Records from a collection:
Content starts

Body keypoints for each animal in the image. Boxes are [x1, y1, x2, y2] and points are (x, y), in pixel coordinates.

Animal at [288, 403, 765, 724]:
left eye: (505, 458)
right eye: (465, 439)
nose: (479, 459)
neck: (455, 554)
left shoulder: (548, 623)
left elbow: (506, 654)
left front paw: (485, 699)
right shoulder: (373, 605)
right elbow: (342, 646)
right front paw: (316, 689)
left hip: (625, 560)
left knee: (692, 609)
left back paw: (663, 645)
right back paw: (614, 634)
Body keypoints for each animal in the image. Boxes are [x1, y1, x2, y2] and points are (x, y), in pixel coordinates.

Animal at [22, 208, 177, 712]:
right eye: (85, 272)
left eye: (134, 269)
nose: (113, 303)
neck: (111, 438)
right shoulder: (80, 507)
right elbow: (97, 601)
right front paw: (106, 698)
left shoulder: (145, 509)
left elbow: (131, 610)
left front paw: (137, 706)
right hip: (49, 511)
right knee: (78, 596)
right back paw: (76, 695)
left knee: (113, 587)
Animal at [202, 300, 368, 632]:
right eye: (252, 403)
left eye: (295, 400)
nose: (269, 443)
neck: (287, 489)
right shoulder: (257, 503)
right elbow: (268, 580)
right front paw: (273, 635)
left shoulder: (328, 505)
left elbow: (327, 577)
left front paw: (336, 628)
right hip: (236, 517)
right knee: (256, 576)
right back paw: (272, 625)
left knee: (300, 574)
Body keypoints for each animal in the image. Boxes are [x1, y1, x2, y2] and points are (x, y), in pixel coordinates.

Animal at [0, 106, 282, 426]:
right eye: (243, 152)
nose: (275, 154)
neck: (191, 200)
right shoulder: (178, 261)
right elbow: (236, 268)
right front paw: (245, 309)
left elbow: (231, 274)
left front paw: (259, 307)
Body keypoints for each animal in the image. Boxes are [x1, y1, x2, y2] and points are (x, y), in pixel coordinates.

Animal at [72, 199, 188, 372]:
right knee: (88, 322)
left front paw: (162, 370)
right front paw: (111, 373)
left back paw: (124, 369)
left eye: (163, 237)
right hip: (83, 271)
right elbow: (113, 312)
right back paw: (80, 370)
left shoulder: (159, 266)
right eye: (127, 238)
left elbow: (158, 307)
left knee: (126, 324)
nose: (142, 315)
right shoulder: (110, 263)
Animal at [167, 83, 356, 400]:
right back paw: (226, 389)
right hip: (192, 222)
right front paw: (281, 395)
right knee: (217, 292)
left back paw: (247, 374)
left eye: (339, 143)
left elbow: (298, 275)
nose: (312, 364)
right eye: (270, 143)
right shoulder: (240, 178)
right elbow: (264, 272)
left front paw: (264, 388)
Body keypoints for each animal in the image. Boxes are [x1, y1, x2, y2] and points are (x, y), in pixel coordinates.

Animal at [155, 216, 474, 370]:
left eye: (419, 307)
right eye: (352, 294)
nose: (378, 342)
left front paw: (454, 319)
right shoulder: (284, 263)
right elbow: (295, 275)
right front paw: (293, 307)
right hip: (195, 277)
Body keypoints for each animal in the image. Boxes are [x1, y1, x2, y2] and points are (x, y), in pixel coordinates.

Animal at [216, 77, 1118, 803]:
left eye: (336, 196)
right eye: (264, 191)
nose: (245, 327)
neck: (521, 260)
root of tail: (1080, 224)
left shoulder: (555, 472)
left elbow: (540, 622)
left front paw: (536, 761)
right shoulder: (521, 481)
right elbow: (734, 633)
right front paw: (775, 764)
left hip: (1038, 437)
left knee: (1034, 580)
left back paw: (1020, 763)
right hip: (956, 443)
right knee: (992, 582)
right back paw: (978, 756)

Content ends

__PROBLEM STATEMENT__
Among the records, find all lines that include the string "back" and return them.

__EXERCISE OUTPUT__
left back paw: (663, 645)
right back paw: (614, 634)
right back paw: (76, 695)
right back paw: (272, 625)
left back paw: (124, 369)
right back paw: (80, 370)
right back paw: (226, 389)
left back paw: (247, 374)
left back paw: (1020, 763)
right back paw: (978, 756)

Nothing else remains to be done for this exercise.